Posisinya Terdeteksi, Abu Sayyaf Kerap Berpindah Tempat

10
2997

TNI berhasil melacak keberadaan tujuh orang WNI yang disandera kelompok bersenjata Abu Sayyaf. Menteri Pertahanan Ryamirzad Ryacudu mengatakan, saat ini posisi tujuh orang WNI berada di sekitar Panadao. “Sudah, kita tahu, dari atas itu dia ke Pa, jadi kan laut Zulu kemarin di utara kemudian dia ke selatan Panadao. Dia sudah bergeser ke selatan, tiga empat hari terpantau itu,” ujarnya di Jakrta, Jumat (1/7/2016).

Pemerintah Indonesia terus melakukan komunikasi dengan intelejen Filipina untuk memantau pergerakan kelompok Abu Sayyaf yang membawa sandera. “Kalau mereka bergerak lagi intelijen ada di sana, pasti saya diinformasikan. Karena saya selalu kontak-kontakan dengan Menhan sana,” tambahnya.

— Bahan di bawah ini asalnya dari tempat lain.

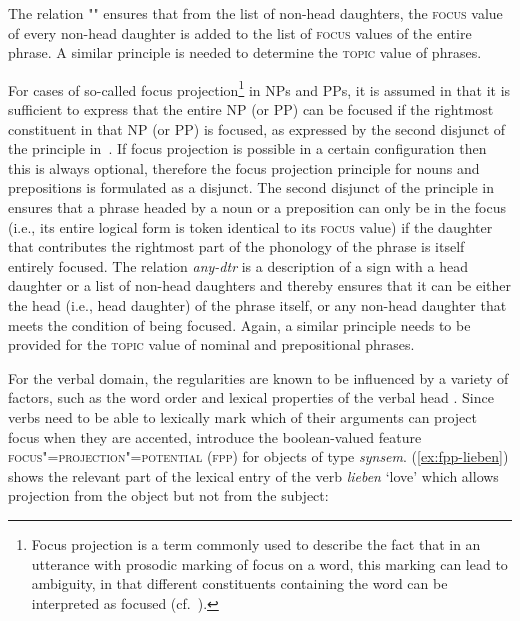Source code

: \documentclass[output=paper,biblatex,babelshorthands,newtxmath,draftmode,colorlinks,citecolor=brown]{langscibook}
\begin{document}
The relation "" ensures that from the list of non-head daughters, the \textsc{focus} value of every non-head daughter is added to the list of \textsc{focus} values of the entire phrase.
A similar principle is needed to determine the \textsc{topic} value of
phrases.

For cases of so-called focus projection\footnote{Focus projection is a term commonly used to describe the fact that in an utterance with prosodic marking of focus on a word, this marking can lead to ambiguity, in that different constituents containing the word can be interpreted as focused (cf.\  \citealt{Gussenhoven83-u,Selkirk95a-u}).} in NPs and PPs, it is assumed
in \citet[169]{deKuthy2002a} that it is sufficient to express that the
entire NP (or PP) can be focused if the rightmost constituent in that
NP (or PP) is focused, as expressed by the second disjunct of the
principle in~.  If focus projection is
possible in a certain configuration then this is always optional,
therefore the focus projection principle for nouns and prepositions is
formulated as a disjunct. The second disjunct of the principle
in~ ensures that a phrase headed by a noun
or a preposition can only be in the focus (i.e., its entire logical
form is token identical to its \textsc{focus} value) if the daughter
that contributes the rightmost part of the phonology of the phrase is
itself entirely focused. The relation \textit{any-dtr} is a description of a sign with a head daughter or a list of non-head daughters and thereby
ensures that it can be either the head (i.e., head daughter) of the
phrase itself, or any non-head daughter that meets the
condition of being focused. Again, a similar principle needs to be provided for the
\textsc{topic} value of nominal and prepositional phrases.

For the verbal domain, the regularities are known to be influenced by
a variety of factors, such as the word order and lexical properties of
the verbal head \citep[cf., e.g., ][]{vSU86a}.  Since verbs
need to be able to lexically mark which of their arguments can project
focus when they are accented, \citet{dKM2003a} introduce the boolean-valued feature
\textsc{focus"=projection"=potential (fpp)} for objects of type
\textit{synsem}. (\ref{ex:fpp-lieben}) shows the relevant part
of the lexical entry of the verb \textit{lieben} `love' which allows
projection from the object but not from the subject:\pagebreak
\end{document}
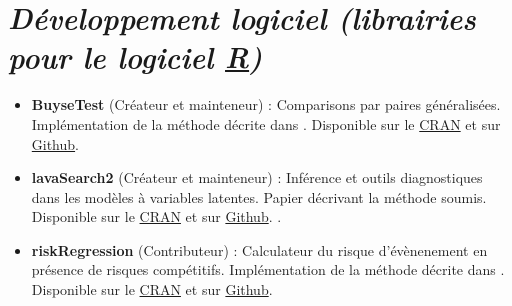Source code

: \documentclass[12pt]{article}
\begin{document}
\section*{\emph{Développement logiciel (librairies pour le logiciel \href{https://www.r-project.org/}{R})}}
\label{sec:org8d89057}
\begin{minipage}{0.01\textwidth}
\hspace{\fill}
\end{minipage}
\begin{minipage}{0.92\textwidth}
\begin{itemize}
\item \textbf{BuyseTest} (Créateur et mainteneur) : Comparisons par paires
généralisées. Implémentation de la méthode décrite dans
\citep{peron2016extension}. Disponible sur le \href{https://cran.r-project.org/web/packages/BuyseTest/index.html}{CRAN} et sur \href{https://github.com/bozenne/BuyseTest}{Github}.

\item \textbf{lavaSearch2} (Créateur et mainteneur) : Inférence et outils
diagnostiques dans les modèles à variables latentes. Papier
décrivant la méthode soumis. Disponible sur le \href{https://cran.r-project.org/web/packages/lavaSearch2/index.html}{CRAN} et sur \href{https://github.com/bozenne/lavaSearch2}{Github}. .

\item \textbf{riskRegression} (Contributeur) : Calculateur du risque
d'évènenement en présence de risques compétitifs. Implémentation de
la méthode décrite dans \citep{ozenne2017riskregression}. Disponible
sur le \href{https://cran.r-project.org/web/packages/riskRegression/index.html}{CRAN} et sur \href{https://github.com/tagteam/riskRegression}{Github}.
\end{itemize}
\end{minipage}

\bigskip
\end{document}
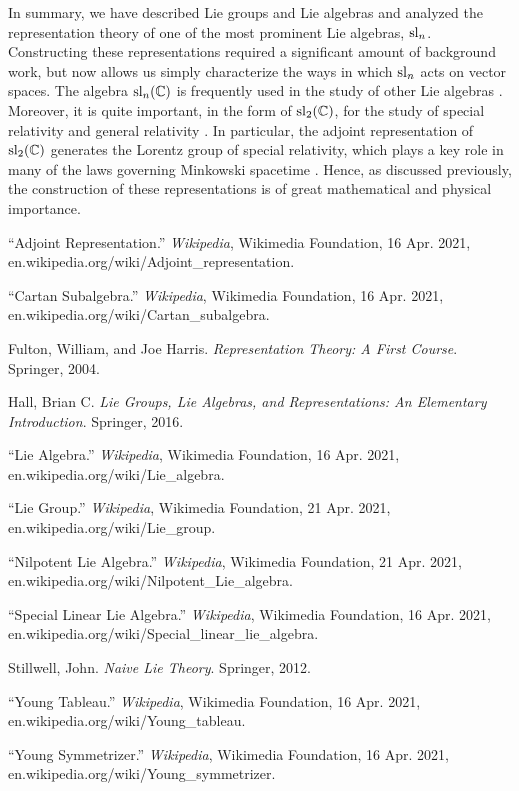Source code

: \documentclass[11pt, a4paper, oneside]{article}
\theoremstyle{plain}
\theoremstyle{definition}
\theoremstyle{example}
\begin{document}
In summary, we have described Lie groups and Lie algebras and analyzed the representation theory of one of the most prominent Lie algebras, $\sl_n$. Constructing these representations required a significant amount of background work, but now allows us simply characterize the ways in which $\sl_n$ acts on vector spaces. The algebra $\sl_n(\CC)$ is frequently used in the study of other Lie algebras \cite{specialwiki}. Moreover, it is quite important, in the form of $\sl_2(\CC)$, for the study of special relativity and general relativity \cite{specialwiki}. In particular, the adjoint representation of $\sl_2(\CC)$ generates the Lorentz group of special relativity, which plays a key role in many of the laws governing Minkowski spacetime \cite{specialwiki}. Hence, as discussed previously, the construction of these representations is of great mathematical and physical importance.

\newpage
\begin{thebibliography}{9}

“Adjoint Representation.” \textit{Wikipedia}, Wikimedia Foundation, 16 Apr. 2021, \\ en.wikipedia.org/wiki/Adjoint\_representation. 

“Cartan Subalgebra.” \textit{Wikipedia}, Wikimedia Foundation, 16 Apr. 2021, \\ en.wikipedia.org/wiki/Cartan\_subalgebra. 

Fulton, William, and Joe Harris. \textit{Representation Theory: A First Course}. Springer, 2004. 

Hall, Brian C. \textit{Lie Groups, Lie Algebras, and Representations: An Elementary Introduction}. Springer, 2016.  

“Lie Algebra.” \textit{Wikipedia}, Wikimedia Foundation, 16 Apr. 2021, \\ en.wikipedia.org/wiki/Lie\_algebra. 

“Lie Group.” \textit{Wikipedia}, Wikimedia Foundation, 21 Apr. 2021, \\ en.wikipedia.org/wiki/Lie\_group. 

“Nilpotent Lie Algebra.” \textit{Wikipedia}, Wikimedia Foundation, 21 Apr. 2021, \\ en.wikipedia.org/wiki/Nilpotent\_Lie\_algebra. 

“Special Linear Lie Algebra.” \textit{Wikipedia}, Wikimedia Foundation, 16 Apr. 2021, \\ en.wikipedia.org/wiki/Special\_linear\_lie\_algebra. 

Stillwell, John. \textit{Naive Lie Theory}. Springer, 2012.

“Young Tableau.” \textit{Wikipedia}, Wikimedia Foundation, 16 Apr. 2021, \\ en.wikipedia.org/wiki/Young\_tableau.  

“Young Symmetrizer.” \textit{Wikipedia}, Wikimedia Foundation, 16 Apr. 2021, \\ en.wikipedia.org/wiki/Young\_symmetrizer. 


\end{thebibliography}
\end{document}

Sementara itu Panglima TNI Jenderal Gatot Nurmantyo menegaskan, TNI tidak akan masuk ke Filipina untuk melakukan operasi militer, karena Pemerintah Filipina belum memberikan izin. “Saat ini saya pastikan, TNI tidak masuk ke Filipina,” tegas Gatot di Kompleks Istana Kepresidenan Jakarta, Kamis (30/6/2016).

10 COMMENTS

  1. pake satelit nih n satuan intelijen di kita musti cermat n tepat…
    dan jng sampe TNI segampang itu masuk”terbuka”di wilayah Pinoy secara ini adl bagian “tik tak” yg kemungkinan sedang dimainkan oleh kepentingan tertentu…
    Drama yg terlihat sejauh ini,begitu di LCS ada insiden tak lama pun ada pemberitaan penyanderaan abu Sayyaf dan perlahan si Santosa Cs “seperti” lumer dr segi pergerakan!
    dan pemerintah RI dlm hal ini,seharusnya ikut andil memperhatikan kepentingan perusahaan swasta dr segi keamanan jalur pengiriman…sy kok mempunyai tanda tanya kecil.
    Semoga sj… pengawasan perairan perbatasan Indonesia Malaysia dan Philippina ini lbih serius Krn itu sangat penting utk kepentingan TNI AL guna lbih terbantukan dlm hal pengawasan jalur ALKI dr “gangguan” pihak asing yg suka selonong boy di zona tsb.